The summer that was

That the media – mainstream and social – have become a shouting factory for debate about energy issues is rather beyond argument now, I’d suggest. The result is that facts seldom get presented (even in serious publications) without a loading of opinion and members of the community looking for straightforward information have their work cut out.

A case in point is the current coverage/commentary on a report by the Australian Energy Market Operator about last summer’s east coast power supply – which didn’t fail spectacularly despite all the dire stuff to be found in the media last spring and the season being the second-hottest on record.

(You may recall the ABC’s 7.30 Report asking back in early December “Is the electricity grid up to the summer?” – using the 2016 South Australian blackout for illustration.)

AEMO sums up the summer now ended in 20 words: “The system performed well and no NEM customer experienced interruptions to their electricity due to insufficient supply being available.”

Like the image of a swan on the water, this serenity masks a great deal of paddling below the surface including bringing back three mothballed plants, securing off-market sources through the reliability and emergency reserve trader, better focus on weather trends, rescheduling generation maintenance and a bit of leaning on gas supply to ensure sufficient fuel for Victorian turbines at a crucial time. There was also a significant reduction in unplanned transmission line outages at a time where interstate flows were an especially important factor in sustaining supply.

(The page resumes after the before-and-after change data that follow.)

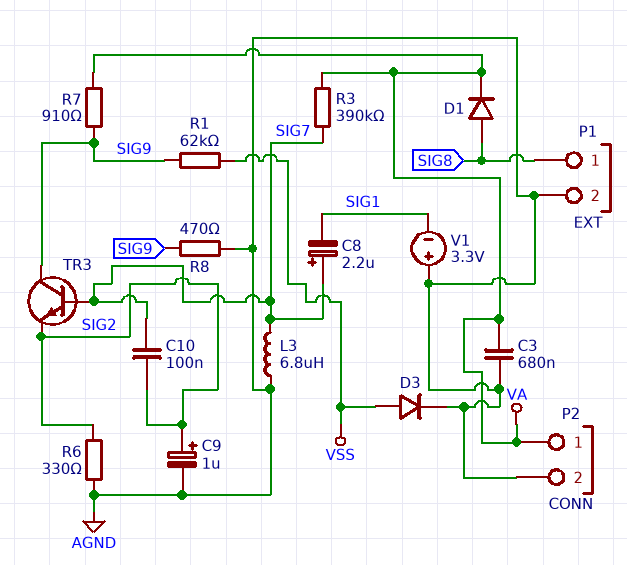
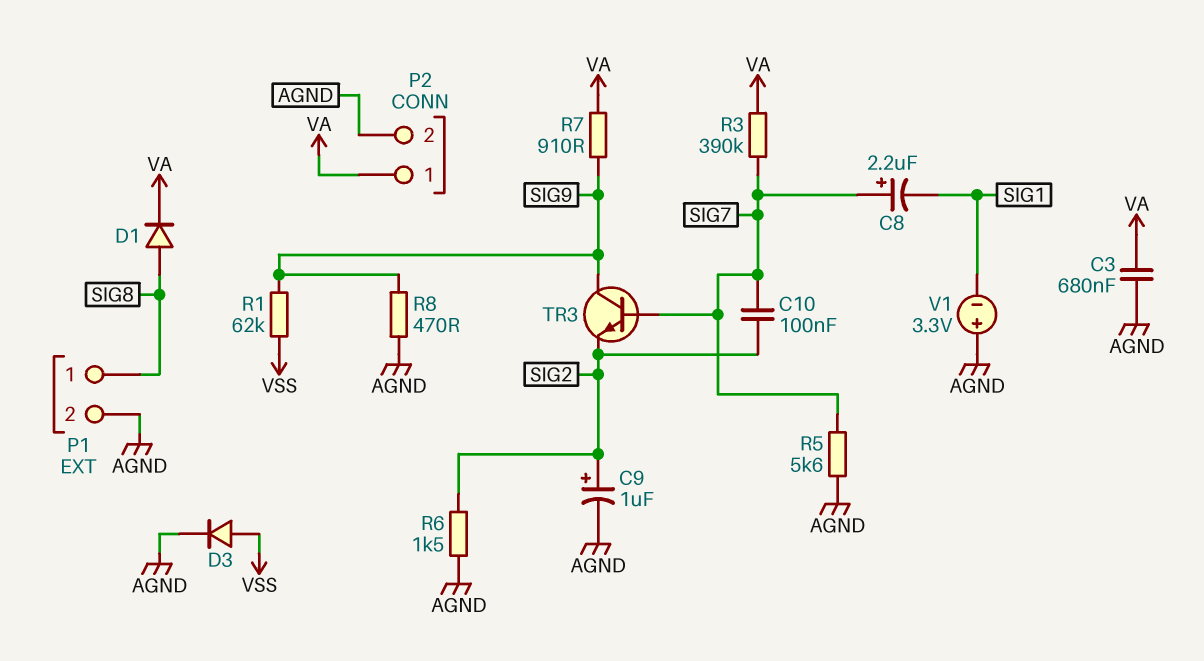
L3: 6.8uH (AGND, SIG7) -> none
R5: none -> 5.6k (AGND, SIG7)
R6: 330 (AGND, SIG2) -> 1.5k (AGND, SIG2)

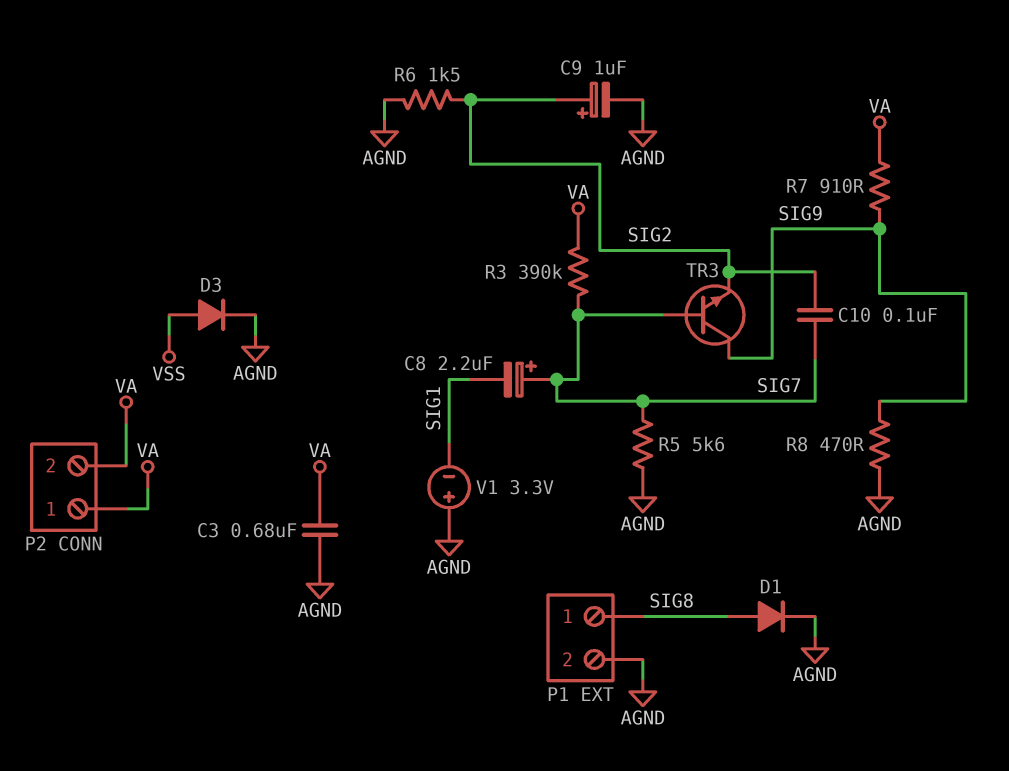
D1: diode (A SIG8, K VA) -> diode (A SIG8, K AGND)
P2 pin 2: AGND -> VA
R1: 62k (SIG9, VSS) -> none

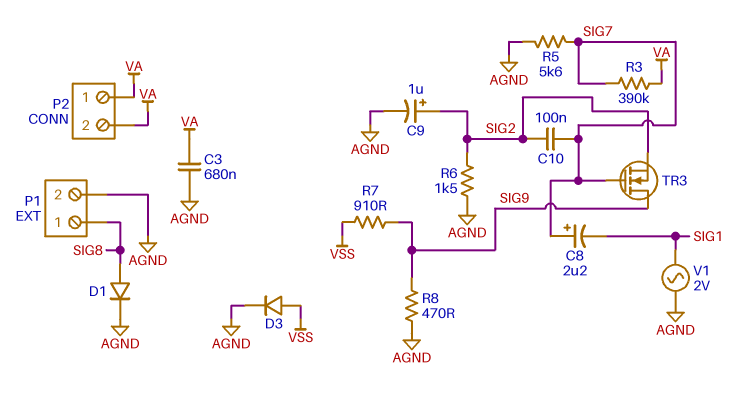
R7: 910 (SIG9, VA) -> 910 (SIG9, VSS)
TR3: NPN (B SIG7, C SIG9, E SIG2) -> NMOS (G SIG7, D SIG9, S SIG2)
V1: 3.3V (plus AGND, minus SIG1) -> AC 2V (AGND, SIG1)

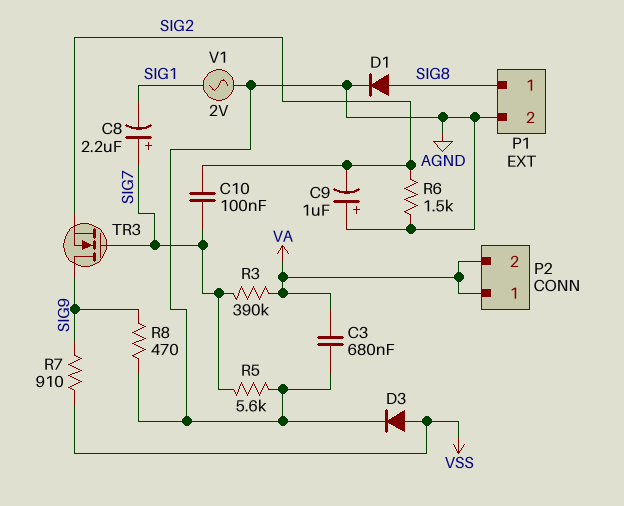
C9: 1uF (plus SIG2, minus AGND) -> 1uF (plus AGND, minus SIG2)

And buried deep in the report is this riposte to some of the most strident of the media commentariat: “Some media coverage in the summer period highlighted potential reliability concerns with the coal fleet. While there were unplanned unit outages (typical for thermal generators during warmer weather), the NEM coal fleet recorded its fourth-highest summer availability in the past 10 years, with around 250 MW more capacity available than the long-term average for this period.”  (And this, of course, with Hazelwood power station removed from the system for the first time, pulling about 1,000 MW from available capacity. AEMO records that the rest of the NEM coal fleet increased average load by 580 MW compared with the 2016-17 summer.)

Some current media coverage has made a big deal of the fact that there were days when Victorian and South Australian supply looked a bit shaky and AEMO used the “RERT” mechanism twice at a cost of $51.26 million to avert problems. Naturally, this has been headlined as “costly” back-up even as the operator points out that a large power failure of just an hour would have cost a lot more. AEMO chief executive Audrey Zibelman says that, averaged over the number of consumers saved pain, the cost works out as equal to two cups of coffee.

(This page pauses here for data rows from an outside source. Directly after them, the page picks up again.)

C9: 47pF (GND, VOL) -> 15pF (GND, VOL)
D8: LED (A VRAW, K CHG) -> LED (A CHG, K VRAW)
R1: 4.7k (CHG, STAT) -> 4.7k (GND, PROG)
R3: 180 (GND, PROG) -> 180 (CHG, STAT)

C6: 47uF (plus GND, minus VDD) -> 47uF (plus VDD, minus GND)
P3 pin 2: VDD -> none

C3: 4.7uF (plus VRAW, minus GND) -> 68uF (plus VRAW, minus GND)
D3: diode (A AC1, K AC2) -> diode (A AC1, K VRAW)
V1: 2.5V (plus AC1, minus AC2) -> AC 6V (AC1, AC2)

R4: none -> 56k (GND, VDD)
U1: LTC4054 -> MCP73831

The operator also notes that some coal units in Victoria and New South Wales had “issues” with returning to service after long-term outages (“not uncommon after extensive outages and maintenance periods”) or because of access to adequate coal supplies. “These issues have now largely been resolved,” it says.

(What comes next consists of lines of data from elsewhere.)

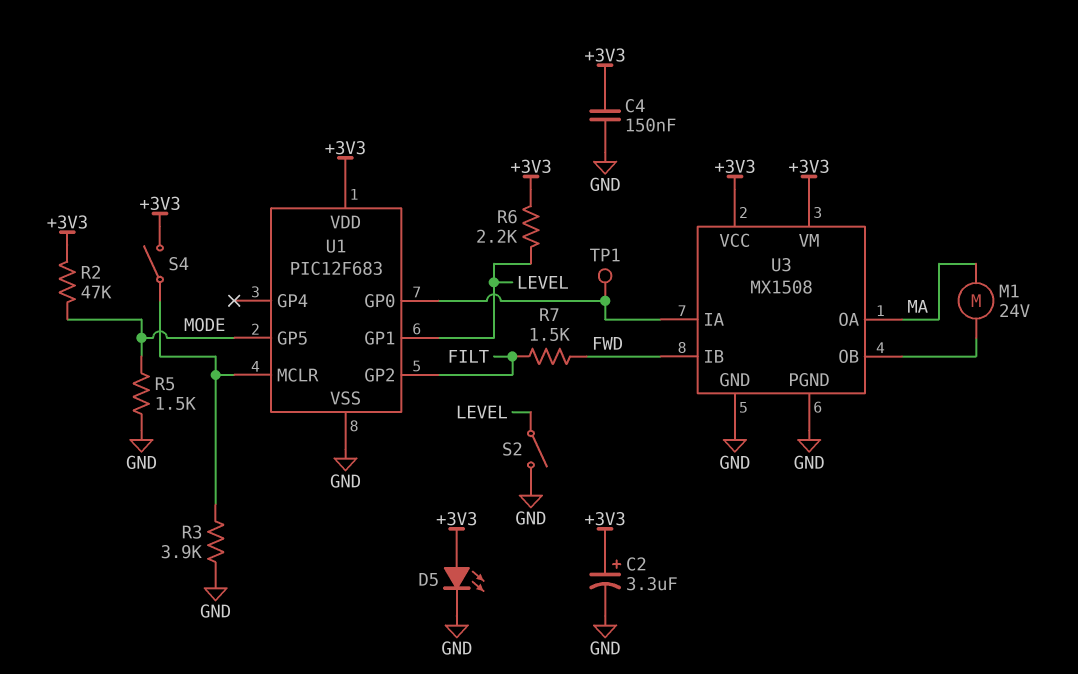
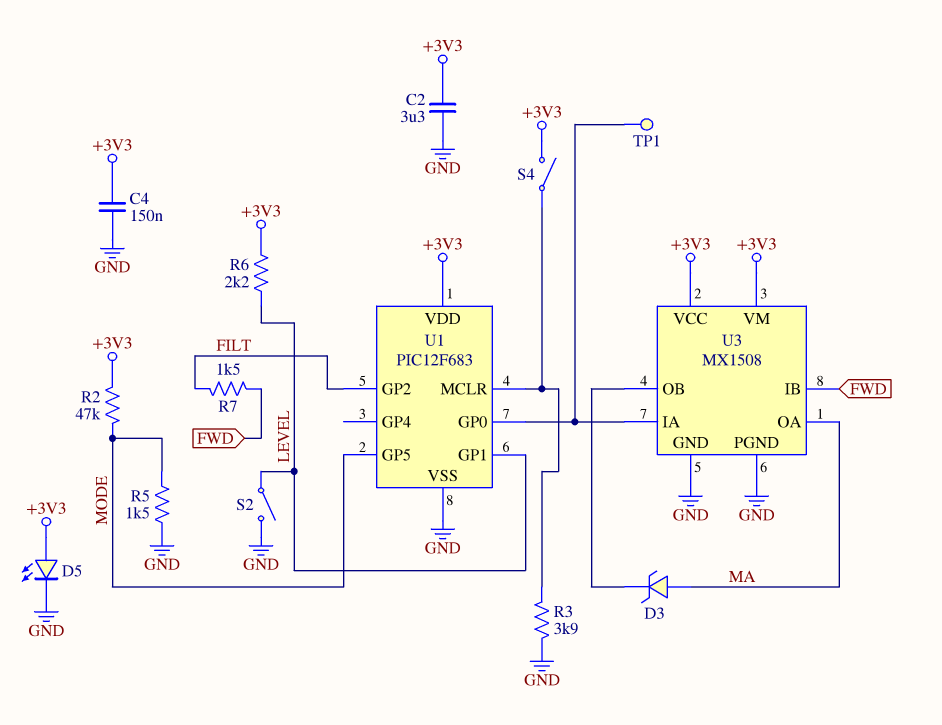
C2: 3.3uF (plus +3V3, minus GND) -> 3.3uF (+3V3, GND)
D3: none -> zener (A MA, K U3/OB)
M1: motor 24V (MA, U3/OB) -> none

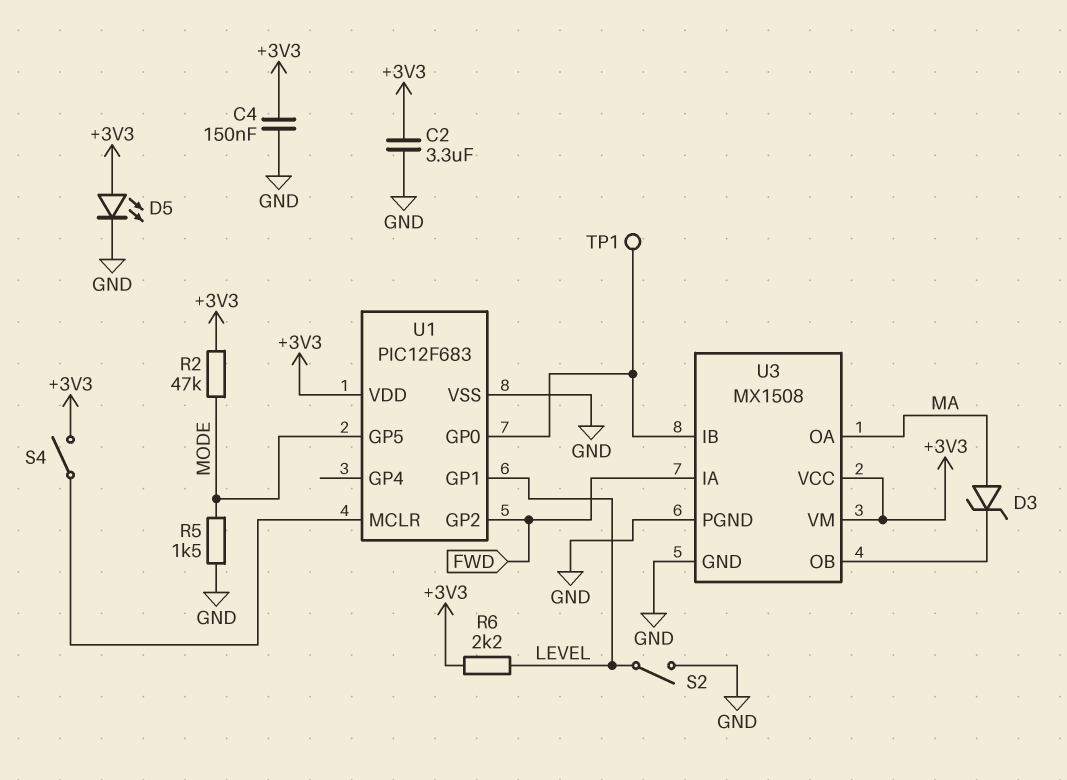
R3: 3.9k (GND, U1/MCLR) -> none
R7: 1.5k (FILT, FWD) -> none
U1 pin GP2: FILT -> FWD
U3 pin IA: U1/GP0 -> FWD
U3 pin IB: FWD -> U1/GP0

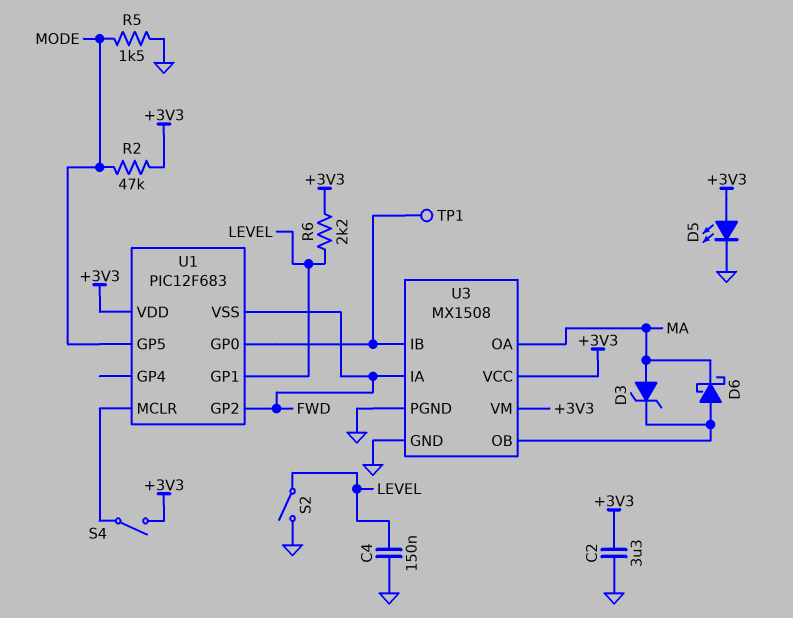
C4: 150nF (+3V3, GND) -> 150nF (GND, LEVEL)
D6: none -> schottky (A U3/OB, K MA)
U1 pin VSS: GND -> FWD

In passing, federal Environment & Energy Minister Josh Frydenberg has complimented AEMO on “doing a good job” over the summer; he could, I suggest, have taken the opportunity to say the same to the supply sector, which collectively seems to have performed well in fairly trying circumstances.

At least some of the fossil-fuelled suppliers – those not intent on painting themselves a greener shade of black – would like greater recognition that their contribution remains the backbone of the east coast grid.

As the Minerals Council has been quick to point out, asserting “coal remains Australia’s energy foundation and has a competitive future,” between the beginning of December and the end of April coal-burning generation (both brown and black) produced more than 76 per cent of the NEM’s power (leaving aside estimates of rooftop solar use), the next highest supply being gas at 10 per cent.

In saying this, it needs to be acknowledged, too, that rooftop solar installations hit a record for estimated use in December, according to current analysis by the Australian Energy Council. (It is calculated as 1,124 gigawatt hours for the country as a whole, meaning, I’d guess, about 900 GWh for the NEM – where the black coal plants alone in New South Wales and Queensland are averaging about 10,000 GWh a month, just to provide context.)

The solar statistic does underscore the need to get a better handle on the real impact of PVs, especially in the NEM, in the light of the capacity now installed and the continued rate of growth. AEMO is pointing out that the market can lose (quite suddenly) between 200 and 300 megawatts of capacity when the skies cloud over in a major city and managing this is just one more issue for the operator, one that will be harder to handle after 2022.

PS The past week’s bit of news that will have had the gentailers sitting up and paying attention, I reckon, is not the AEMO summer analysis but Frydenberg’s reported comments to the Coalition government’s party room that he is “worried” about the concentration of ownership in the NEM. With the Australian Competition & Consumer Commission due to produce its next major report on the sector at the end of June – and chairman Rod Sims signaling that he is concerned about market competition – this presages a new headache for the dominant companies, especially with the political need to play to the voter gallery as the next federal election looms. There is more than one reason that the heat will be on again for suppliers by next summer.